Background: To determine the efficacy and safety of the Esencia lens, a new soft contact lens (SCL) designed to slow down myopia progression in paediatric patients.
Methods: This study was a randomised, parallel, double-masked clinical trial. Seventy myopic (-0.50 to -8.75 D) boys and girls, 7-15-years of age, were randomised and allocated to one of two groups: (i) study (n = 36) or (ii) control (n = 34). Study group patients were given the Esencia lens, a progressive multifocal and reverse geometry SCL. Control group patients were given conventional SCLs. Efficacy measurements (change in cycloplegic autorefraction and axial length) were measured at baseline and at the six-month intervals over a 12- month period. Visual performance measurements were corneal power, comfort, quality of vision and contact lens fitting. Safety measures included detection of adverse events.
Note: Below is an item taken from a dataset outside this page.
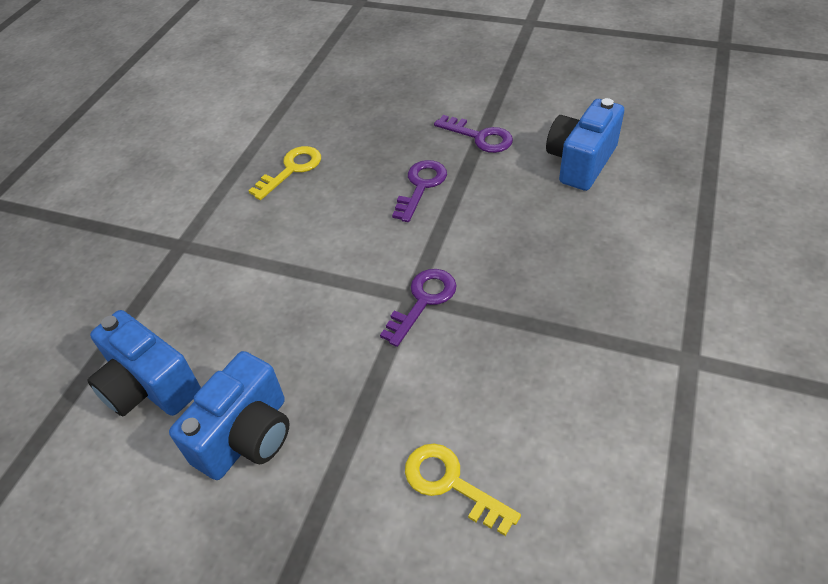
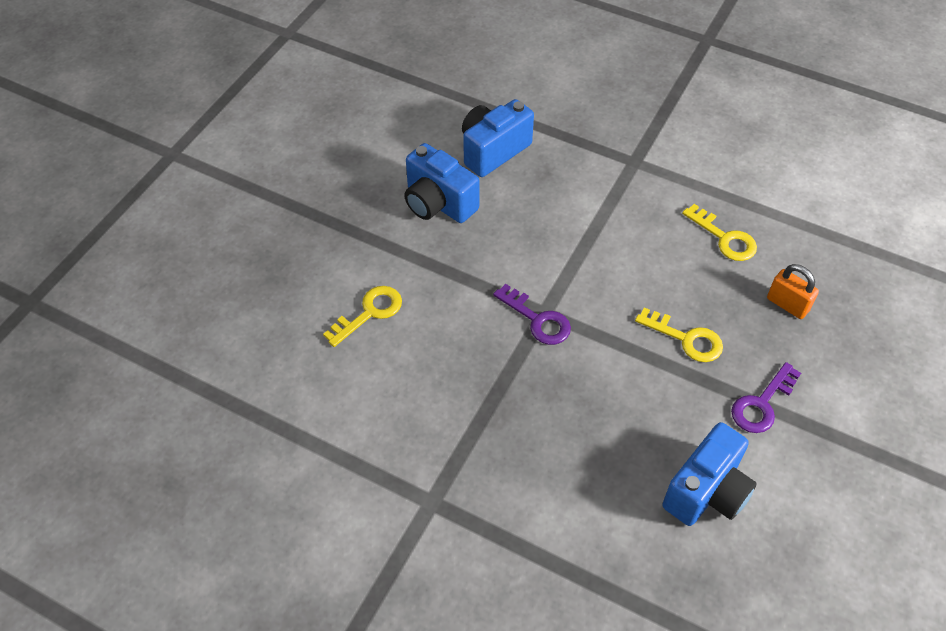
camera: 95 degrees right, 5 degrees up
purple key [392,160,447,222] -> yellow key [635,308,723,362]
blue camera [546,98,624,191] -> blue camera turned 90 degrees clockwise [662,422,757,526]
none -> orange padlock [767,264,819,319]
Results: Mean changes in cycloplegic autorefraction after 12-months were -0.28 ± 0.35 D for study and -0.57 ± 0.52 D for control group patients (p = 0.02). A significantly lower increase in axial length was found in the study group (0.13 ± 0.12-mm) compared to control (0.22 ± 0.14-mm) patients (p = 0.03). Compared to control group patients, there was less myopia progression in the study group: 51 and 41 per cent in terms of cycloplegic autorefraction and axial length, respectively. No significant differences between groups for change in corneal power, comfort, vision quality and contact lens fitting were found (p > 0.05). Regarding safety, there were no serious and/or unexpected adverse events during the study.
Conclusions: The Esencia lens seems to be efficacious in slowing down progression of myopia in children compared to traditional SCLs in the short term, with comparable safety features and visual outcomes.
Keywords: clinical trial; contact lens; myopia; myopia control; myopia progression.